Lo so che da fuori una scarpa può sembrare semplice: pelle, tacco, qualche cucitura ben fatta e via.
Ma fidatevi, non è proprio così che funziona. Almeno non nel mio mondo.
Nel mio mondo, ogni scarpa ha dietro giorni di lavoro, decine di decisioni, e spesso anche qualche dubbio (sì, anche dopo vent’anni che lo faccio). Perché non c’è un bottone da premere e voilà, la scarpa è fatta. C’è invece un processo pieno di persone, mani, strumenti, prove, errori, aggiustamenti. C’è artigianalità.
Tutto inizia con una cosa un po’ banale: un’idea
A volte è un tacco che mi viene in mente mentre sono in giro. Altre, un dettaglio che sogno di notte (non ridete, capita davvero).
Poi la testa parte: prendo un foglio, abbozzo, cancello, rifaccio.
Ma il passaggio chiave è sempre lo stesso: capire se quell’idea ha senso addosso a una donna vera, non solo su un disegno.
Perché a me interessa che chi indossa le mie scarpe si senta forte, elegante, comoda, libera.
Se non ci riesco, anche se il disegno è bello… non vale niente.
Dal disegno al prototipo: e qui iniziano i dolori
Una volta che l’idea è abbozzata, inizia la parte più lunga.
Il prototipo. Lo facciamo sempre qui in Lombardia, nel calzaturificio dove lavoro con persone che conosco da una vita.
Non siamo in tanti, e ognuno ha un compito ben preciso. Ma la cosa bella è che ci si confronta. Sempre. Se qualcosa non torna, ce lo diciamo. Non si va avanti a cuor leggero.
Spesso il primo prototipo non è giusto. Magari la linea è bella ma non calza bene. O magari il tacco regge, ma esteticamente è “sbagliato”. Ci si guarda, si sospira, e si ricomincia.
Fa parte del gioco. Anzi, è il gioco.
La scelta dei materiali: qui non si bara
La pelle dev’essere quella giusta. Non solo bella, ma anche viva, morbida, resistente.
Non acquisto mai materiali a caso. Li scelgo uno per uno, con pazienza.
E quando mi arriva un campione nuovo, lo guardo, lo tocco, lo piego, lo annuso anche.
Perché la pelle, se è buona, la riconosci anche così.
Le fodere, le suole, i tacchi (quelli miei hanno una storia a sé) — tutto viene controllato.
E se qualcosa non mi convince, si scarta. Anche se costa. Anche se allunga i tempi.
Preferisco dire “ritardiamo” che mettere fuori una scarpa che non rappresenta davvero ciò in cui credo.
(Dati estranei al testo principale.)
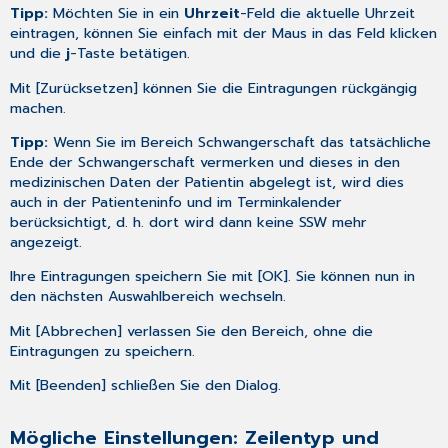
Tipp:
Möchten Sie in ein
Uhrzeit
-Feld die aktuelle Uhrzeit
eintragen, können Sie einfach mit der Maus in das Feld klicken
und die
j
-Taste betätigen.
Mit [Zurücksetzen] können Sie die Eintragungen rückgängig
machen.
Tipp:
Wenn Sie im Bereich Schwangerschaft das tatsächliche
Ende der Schwangerschaft vermerken und dieses in den
medizinischen Daten der Patientin abgelegt ist, wird dies
auch in der
Patienteninfo
und im Terminkalender
berücksichtigt, d. h. dort wird dann keine SSW mehr
angezeigt.
Ihre Eintragungen speichern Sie mit [OK]. Sie können nun in
den nächsten Auswahlbereich wechseln.
Mit [Abbrechen] verlassen Sie den Bereich, ohne die
Eintragungen zu speichern.
Mit [Beenden] schließen Sie den Dialog.
Mögliche Einstellungen: Zeilentyp und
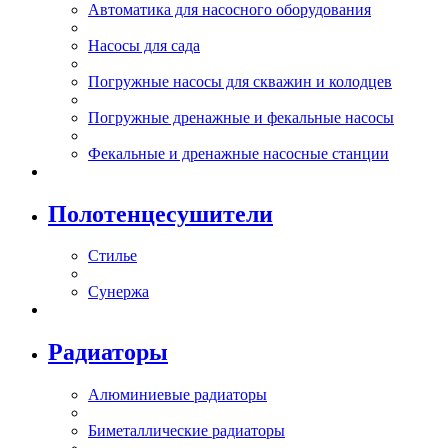
Автоматика для насосного оборудования
Насосы для сада
Погружные насосы для скважин и колодцев
Погружные дренажные и фекальные насосы
Фекальные и дренажные насосные станции
Полотенцесушители
Стилье
Сунержа
Радиаторы
Алюминиевые радиаторы
Биметаллические радиаторы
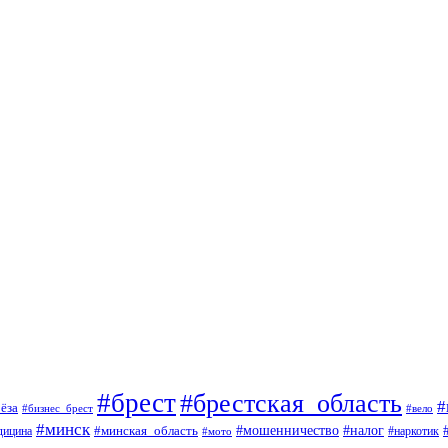
#брест
#брестская_область
#
ёза
#вело
#бизнес_брест
#минск
#мошенничество
#минская_область
#налог
дицина
#мото
#наркотик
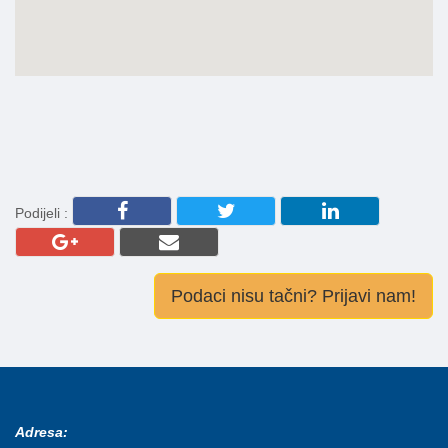
Podijeli :
Podaci nisu tačni? Prijavi nam!
Adresa:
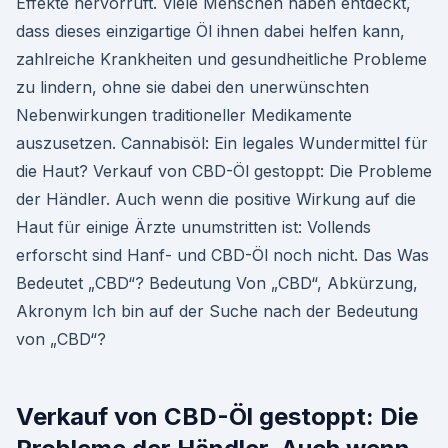
Effekte hervorruft. Viele Menschen haben entdeckt,
dass dieses einzigartige Öl ihnen dabei helfen kann,
zahlreiche Krankheiten und gesundheitliche Probleme
zu lindern, ohne sie dabei den unerwünschten
Nebenwirkungen traditioneller Medikamente
auszusetzen. Cannabisöl: Ein legales Wundermittel für
die Haut? Verkauf von CBD-Öl gestoppt: Die Probleme
der Händler. Auch wenn die positive Wirkung auf die
Haut für einige Ärzte unumstritten ist: Vollends
erforscht sind Hanf- und CBD-Öl noch nicht. Das Was
Bedeutet „CBD“? Bedeutung Von „CBD“, Abkürzung,
Akronym Ich bin auf der Suche nach der Bedeutung
von „CBD“?
Verkauf von CBD-Öl gestoppt: Die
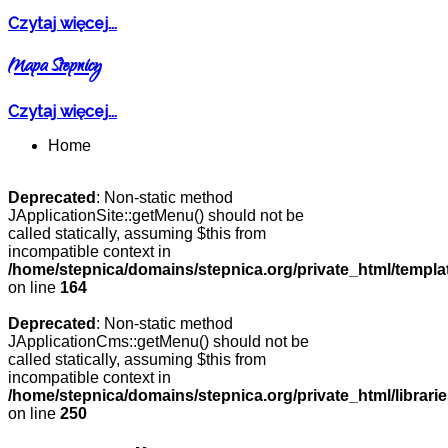
Czytaj więcej...
Mapa Stepnicy
Czytaj więcej...
Home
Deprecated
: Non-static method
JApplicationSite::getMenu() should not be
called statically, assuming $this from
incompatible context in
/home/stepnica/domains/stepnica.org/private_html/templat
on line
164
Deprecated
: Non-static method
JApplicationCms::getMenu() should not be
called statically, assuming $this from
incompatible context in
/home/stepnica/domains/stepnica.org/private_html/librarie
on line
250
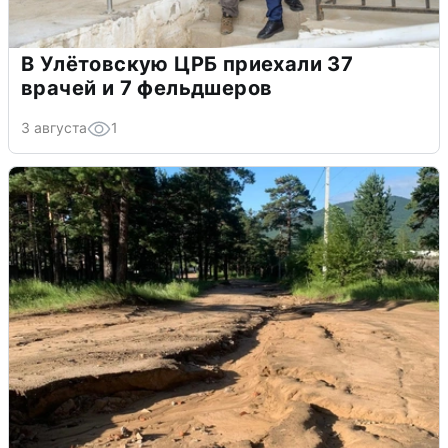
В Улётовскую ЦРБ приехали 37
врачей и 7 фельдшеров
3 августа
1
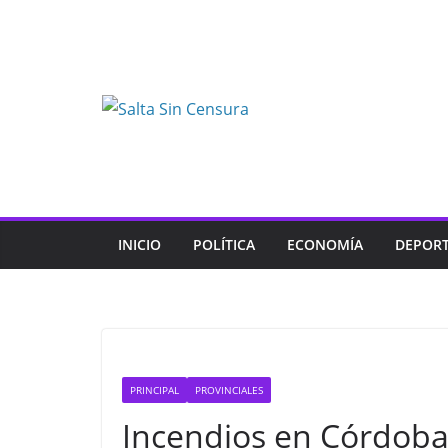
Skip
to
content
INICIO
POLÍTICA
ECONOMÍA
DEPOR
PRINCIPAL
PROVINCIALES
Incendios en Córdoba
Non c’è catena di montaggio, c’è una squadra
Ogni paio di scarpe passa per diverse mani. C’è chi taglia, chi monta, chi rifinisce.
Ognuno ci mette il suo tocco, il suo occhio. È questo che rende ogni scarpa Ciaschini un po’ diversa.
Non è perfetta. È viva.
E non è magia. È mestiere.
Quello che ho imparato osservando, sbagliando, ascoltando chi ne sapeva più di me.
E continuo a farlo ancora oggi. Ogni giorno, anche ora che il mio nome è sul prodotto.
Perché tutto questo?
Perché voglio che le mie scarpe non siano solo belle da vedere, ma anche giuste da indossare.
Giuste per chi sceglie di camminarci. Per chi si mette davanti allo specchio e dice: “Ok, oggi vado. E lo faccio come dico io.”
Ecco, se riesco a trasmettere anche solo un po’ di questo, allora forse ne vale la pena.
A presto 😉
Alberto
FAQ
Q: Ma è vero che le vostre scarpe sono tutte fatte a mano?
A: Sì. Ogni passaggio passa per mani vere, esperte. Usiamo qualche macchina, certo, ma mai per sostituire il lavoro artigianale. Solo per affiancarlo dove serve.
Q: Quanto tempo ci vuole per fare una scarpa Ciaschini?
A: Dipende dal modello. Diciamo che tra progettazione, prototipo e produzione, per una nuova scarpa possono volerci anche due mesi.
Q: Tutti i materiali sono italiani?
A: Sì. Pelle, suole, fodere... lavoriamo con fornitori locali che conosciamo da tempo. È una scelta, non una moda.
Q: Si possono personalizzare le scarpe?
A: Non ancora in modo sistematico, ma stiamo studiando qualcosa. Ogni tanto capita che una cliente ci scriva e, se possiamo, lo facciamo volentieri.